To characterize the performance of the Stauro caproKit^™, we used it to isolate and identify staurosporine-binding proteins in HepG2 cell lysate samples and compared this process to pulldown methods, which lack a covalent cross-link, and to shotgun analysis without any pre-enrichment. Liquid chromatography–tandem mass spectrometry (LC-MS/MS) analysis of the experiments revealed that, in a single run, Capture Compound mass spectrometry (CCMS) identified 40 different kinases, whereas the pulldown approach yielded 26 and the shotgun approach only 7 kinases, each from 500 μg of protein lysate. The results and the overlap between the identified kinases are depicted in Figure 2.

Figure 2: CCMS yields more captured kinases in HepG2 cell lysate than shotgun and pulldown assays.
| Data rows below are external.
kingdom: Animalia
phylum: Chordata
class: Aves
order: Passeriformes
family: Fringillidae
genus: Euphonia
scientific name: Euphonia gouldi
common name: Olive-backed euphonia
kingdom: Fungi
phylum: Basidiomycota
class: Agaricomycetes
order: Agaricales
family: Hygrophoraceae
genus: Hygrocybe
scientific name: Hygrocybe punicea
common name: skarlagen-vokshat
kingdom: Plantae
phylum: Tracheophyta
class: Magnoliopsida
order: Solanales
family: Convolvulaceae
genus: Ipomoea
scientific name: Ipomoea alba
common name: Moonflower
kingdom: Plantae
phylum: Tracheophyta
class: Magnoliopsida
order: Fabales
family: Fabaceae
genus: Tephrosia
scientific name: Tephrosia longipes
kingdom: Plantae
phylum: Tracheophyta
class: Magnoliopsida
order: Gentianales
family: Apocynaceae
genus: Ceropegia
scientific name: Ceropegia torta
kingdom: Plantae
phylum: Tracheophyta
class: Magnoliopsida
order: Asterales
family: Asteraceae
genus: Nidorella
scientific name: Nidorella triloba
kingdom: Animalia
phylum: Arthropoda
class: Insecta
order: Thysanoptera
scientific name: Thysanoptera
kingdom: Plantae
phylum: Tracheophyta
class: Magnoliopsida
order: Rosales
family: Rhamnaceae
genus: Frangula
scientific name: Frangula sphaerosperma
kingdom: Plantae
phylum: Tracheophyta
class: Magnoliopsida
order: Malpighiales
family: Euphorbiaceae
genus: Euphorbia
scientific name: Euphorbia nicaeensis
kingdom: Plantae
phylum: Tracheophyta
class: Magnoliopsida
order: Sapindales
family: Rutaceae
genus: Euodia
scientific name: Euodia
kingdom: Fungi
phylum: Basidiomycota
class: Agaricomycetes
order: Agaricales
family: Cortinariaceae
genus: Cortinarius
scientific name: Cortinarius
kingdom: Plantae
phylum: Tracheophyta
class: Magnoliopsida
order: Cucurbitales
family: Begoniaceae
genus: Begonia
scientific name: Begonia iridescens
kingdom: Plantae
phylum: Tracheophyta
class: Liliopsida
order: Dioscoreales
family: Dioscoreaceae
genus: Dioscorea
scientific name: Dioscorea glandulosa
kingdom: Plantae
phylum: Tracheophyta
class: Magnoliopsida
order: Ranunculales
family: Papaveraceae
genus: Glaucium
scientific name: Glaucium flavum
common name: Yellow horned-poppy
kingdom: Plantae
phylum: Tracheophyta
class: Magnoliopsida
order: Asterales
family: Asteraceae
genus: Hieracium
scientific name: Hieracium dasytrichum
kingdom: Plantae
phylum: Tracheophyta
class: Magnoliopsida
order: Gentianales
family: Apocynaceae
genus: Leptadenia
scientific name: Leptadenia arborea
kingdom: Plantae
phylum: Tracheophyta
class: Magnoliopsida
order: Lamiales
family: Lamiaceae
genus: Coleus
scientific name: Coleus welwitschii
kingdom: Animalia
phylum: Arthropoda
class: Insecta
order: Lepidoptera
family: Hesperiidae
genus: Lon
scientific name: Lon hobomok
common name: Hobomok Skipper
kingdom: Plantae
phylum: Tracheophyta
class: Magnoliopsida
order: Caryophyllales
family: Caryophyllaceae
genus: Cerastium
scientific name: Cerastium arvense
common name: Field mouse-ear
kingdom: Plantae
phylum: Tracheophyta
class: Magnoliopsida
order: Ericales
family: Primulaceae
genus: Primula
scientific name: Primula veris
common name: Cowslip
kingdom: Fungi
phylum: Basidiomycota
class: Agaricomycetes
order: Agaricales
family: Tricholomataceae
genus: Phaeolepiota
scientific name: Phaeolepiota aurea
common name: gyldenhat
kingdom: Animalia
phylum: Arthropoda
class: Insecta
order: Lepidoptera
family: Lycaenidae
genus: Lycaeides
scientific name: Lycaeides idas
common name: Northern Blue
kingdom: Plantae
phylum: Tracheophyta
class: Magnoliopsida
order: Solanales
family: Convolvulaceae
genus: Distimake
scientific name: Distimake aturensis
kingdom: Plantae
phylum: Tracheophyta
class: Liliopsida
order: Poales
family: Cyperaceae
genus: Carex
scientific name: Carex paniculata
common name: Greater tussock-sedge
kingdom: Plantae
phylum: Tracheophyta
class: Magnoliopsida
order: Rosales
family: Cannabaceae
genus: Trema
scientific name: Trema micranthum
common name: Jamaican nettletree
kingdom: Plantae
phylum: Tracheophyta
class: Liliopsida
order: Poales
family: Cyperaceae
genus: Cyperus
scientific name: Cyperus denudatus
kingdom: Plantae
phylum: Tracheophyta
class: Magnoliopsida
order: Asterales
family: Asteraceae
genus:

Competition with free staurosporine was used as a control.

In comparison to the widely used pulldown assays, CCMS uses a covalent cross-link to the targeted protein, which allows the analysis of low-affinity interactions and the use of stringent wash procedures because material loss is minimized during washing steps.

The Stauro caproKit^™ enables a particularly easy, sensitive and effective means of profiling kinases from biological samples. In addition, the technology allows identification of kinases from different functional classes. Table 1 provides a functional classification of kinases isolated from the HepG2 cell lysate.

Table 1 Identified kinases in HepG2 cell lysates

The Stauro caproKit^™ is a highly effective tool for the isolation of staurosporine-binding kinases from complex protein mixtures. The specificity of the assay is demonstrated in competition experiments; control reagents to perform these reactions are included in each caproKit^™.

In conclusion, CCMS allows the affinity enrichment of interacting proteins with a considerably higher efficiency than pulldown assays. This advantage results from a covalent cross-link between Capture Compounds^™ and the targeted protein. With its high reproducibility and efficiency, the CCMS technology is poised to play an important role in analyzing the structure and function of cellular proteins.

Capture Compounds^™ are available as caproKits^™ from caprotec bioanalytics. In addition to the Stauro caproKit^™, Capture Compounds^™ are available with cyclic GMP (cGMP), cAMP and S-adenosyl-L-homocysteine (SAH) selectivity functions to target cyclic nucleotide monophosphate binding proteins, methyltransferases and other S-adenosyl methionine (SAM)-binding proteins, and customized Capture Compounds^™ can be created for specific projects—for example, characterizing drug candidates.